One purpose of lambdas and list comprehensions is to remove the potential for side effects with variables. A side effect is any unexpect use of a variable. In general, variables are highly exposed to side effects as anything in their scope can alter or access them. This is true to the extent that some functional programmers talk about any use of a variable as being a side effect. As we saw when we looked at , the potential for picking up the wrong variable isn't an abstract issue. To minimise potential errors we'd like to limit the use of variables to only the lines we need them. Lambdas and list comprehensions are two way of doing this: as the scope of the variables is very limited.
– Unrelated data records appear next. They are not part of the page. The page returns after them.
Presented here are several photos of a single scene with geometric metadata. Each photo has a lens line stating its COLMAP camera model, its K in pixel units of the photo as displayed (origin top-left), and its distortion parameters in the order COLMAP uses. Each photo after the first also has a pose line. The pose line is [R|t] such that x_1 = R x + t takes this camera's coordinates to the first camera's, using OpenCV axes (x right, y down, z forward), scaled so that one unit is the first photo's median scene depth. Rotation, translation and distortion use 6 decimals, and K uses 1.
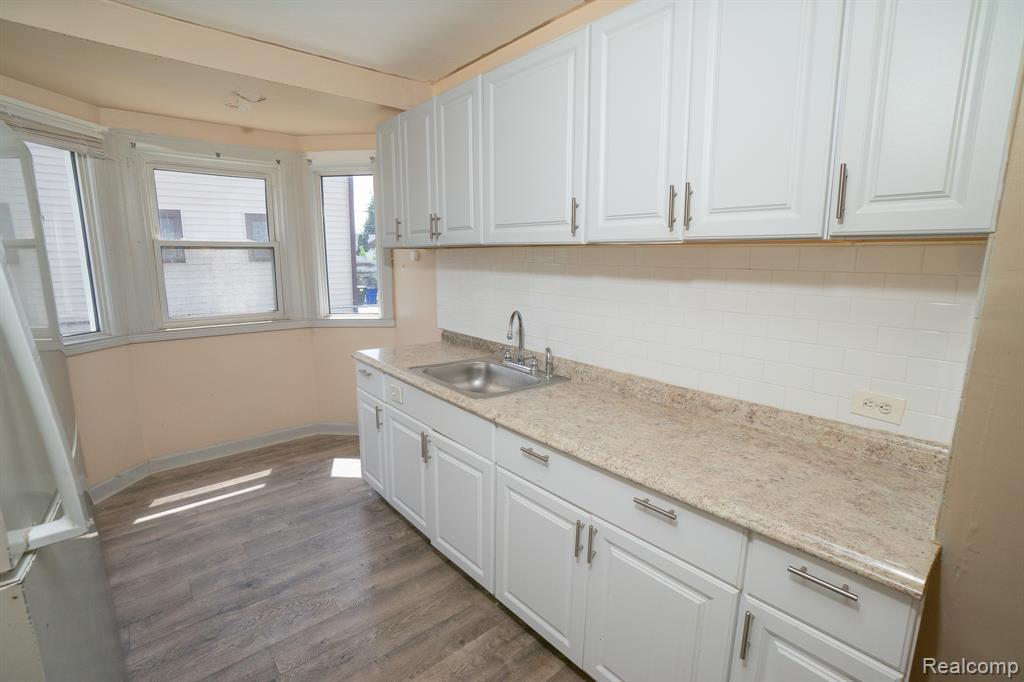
lens RADIAL K [[454.7, 0, 512.0], [0, 454.7, 341.0], [0, 0, 1]] dist [-0.057857, 0.023277]
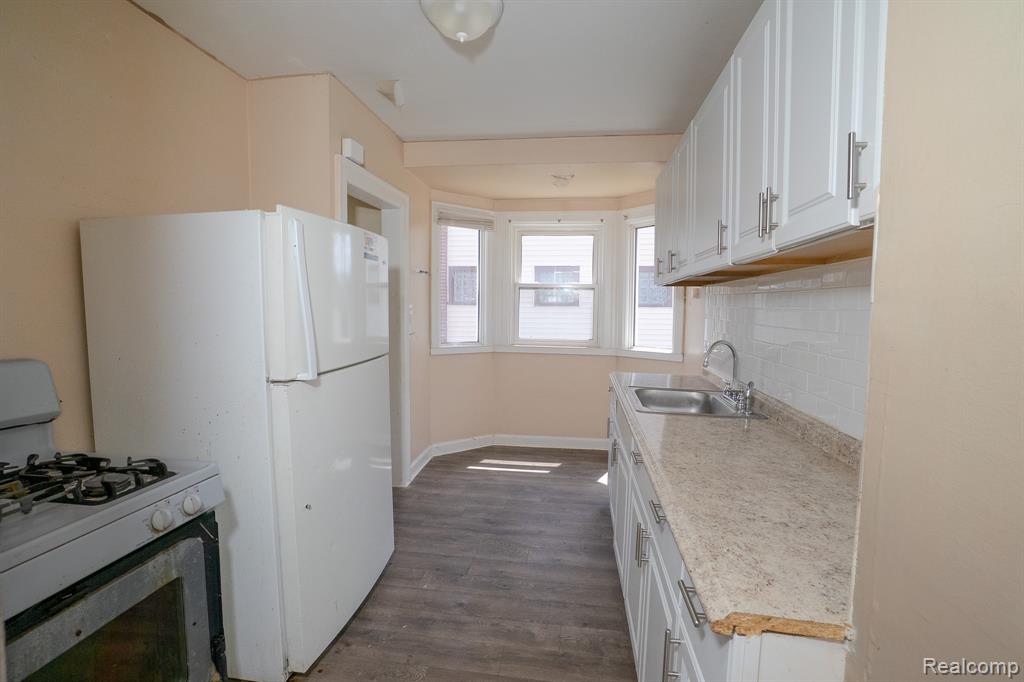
lens RADIAL K [[447.6, 0, 512.0], [0, 447.6, 341.0], [0, 0, 1]] dist [-0.051604, 0.021948]
pose [[0.679794, 0.062566, -0.730730, 0.409609], [-0.140890, 0.988938, -0.046395, 0.044289], [0.719744, 0.134491, 0.681088, 0.023789]]
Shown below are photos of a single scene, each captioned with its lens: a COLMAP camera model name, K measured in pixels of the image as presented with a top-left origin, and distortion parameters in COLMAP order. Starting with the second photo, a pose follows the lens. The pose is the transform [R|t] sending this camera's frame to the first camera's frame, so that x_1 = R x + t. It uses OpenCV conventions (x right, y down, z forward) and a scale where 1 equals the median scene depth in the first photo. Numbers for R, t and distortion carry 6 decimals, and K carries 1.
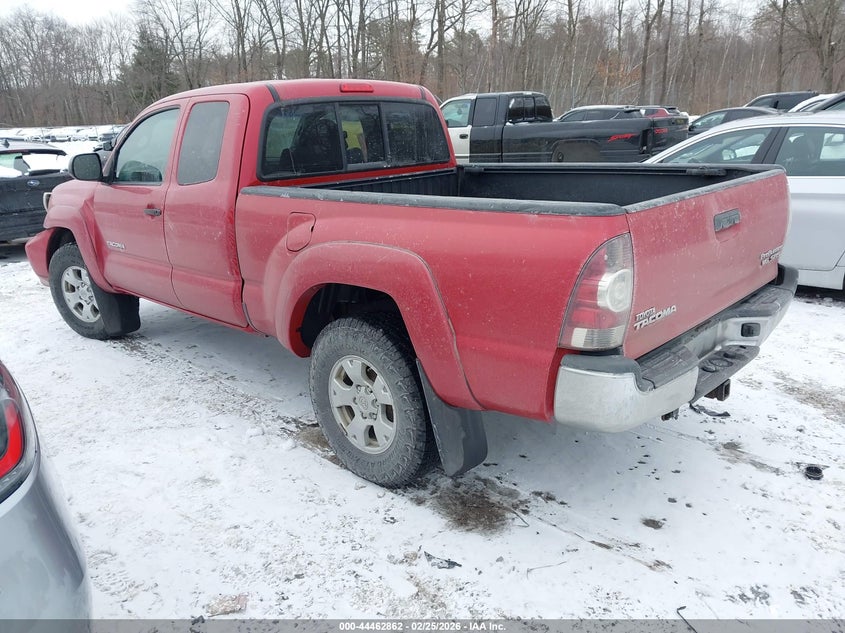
lens RADIAL K [[642.0, 0, 422.5], [0, 642.0, 316.5], [0, 0, 1]] dist [0.001089, 0.000041]
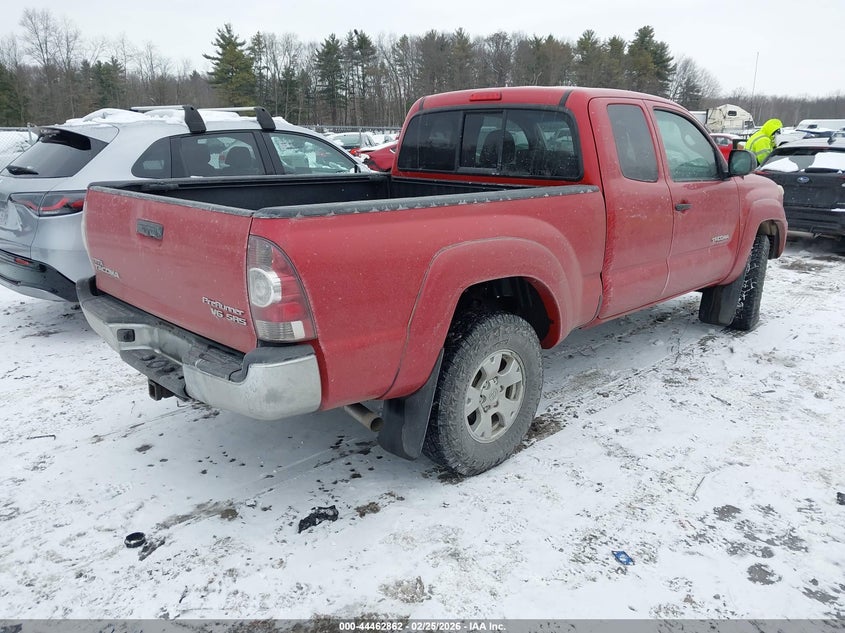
lens RADIAL K [[642.0, 0, 422.5], [0, 642.0, 316.5], [0, 0, 1]] dist [0.001089, 0.000041]
pose [[0.010214, 0.308834, -0.951061, 1.068925], [-0.295905, 0.909447, 0.292143, -0.322777], [0.955163, 0.278440, 0.100674, 0.947642]]
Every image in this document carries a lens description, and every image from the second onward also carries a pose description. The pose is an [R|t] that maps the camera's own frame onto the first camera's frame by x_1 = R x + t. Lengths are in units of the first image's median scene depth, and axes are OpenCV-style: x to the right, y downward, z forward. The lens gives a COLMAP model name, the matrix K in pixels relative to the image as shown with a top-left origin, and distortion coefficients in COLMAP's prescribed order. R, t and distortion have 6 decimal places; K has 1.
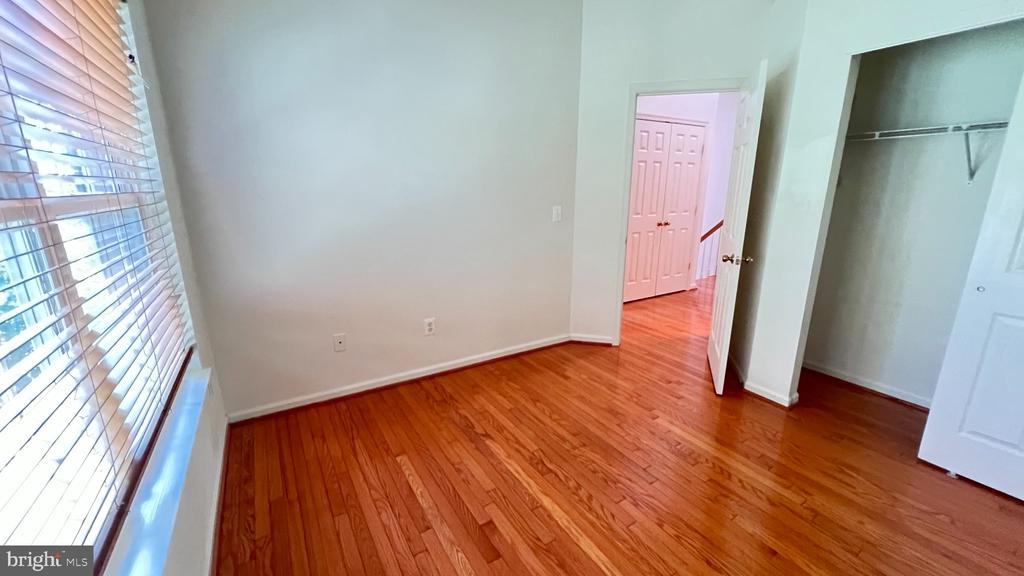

The Python documentation gives the following example:

Here's some standard code creating a list of squares of numbers:

squares = []
for x in range(10):
    squares.append(x**2)
print(squares) # [0, 1, 4, 9, 16, 25, 36, 49, 64, 81]

The problem is that it uses the squares variable which may or may not exist before, and will exist after this runs. To prevent this, we could use either of the following, which don't create that variable:

squares = list(map(lambda x: x**2, range(10)))
squares = [x**2 for x in range(10)]

Neither of these create any variables outside the scope of their statements. It is worth noticing that lambdas are generally avoided by Python programmers, as (as can be seen above) list comprehensions were designed to replace them with more elegance. Nevertheless, they have their uses.


Sorting

Sorting may seem of limited use, as you can either sort as-is, or pass in a function that takes in a single value (of which there are a limited number). However, you can actually build some reasonably sophisticated sort routines. Let's walk through an example. Say we have:

s = ["a:bee","b:apple","c:zoo","d:coffee"]

and we want to sort the main words alphabetically. There's no function that will take in a word and return it minus the two left character. However, there is:

str.rpartition(sep)
which returns a tuple split at sep. The question is, how do we use this method, which takes a separator as whatever self it is called on, then get the second part of the tuple?

The operator library includes functions for invoking operations on variables:

itemgetter() # get an item
attrgetter() # get an internal variable
methodcaller() # invoke a method

So, we can sort using rpartition, and then sort again on the second item in the returned tuple. Here's the code:

import operator

s = ["a:bee","b:apple","c:zoo","d:coffee"]

s2 = sorted(
    sorted(
        s,key=operator.methodcaller("rpartition",":")
    )
    , key=operator.itemgetter(2)
    )
print(s2)

Although this looks complicated, and indeed is, the message is firstly that with a little persistence most things can be achieved, and secondly it pays to read around the standard library and get used to it so you know roughly where to look when something stops you moving forward.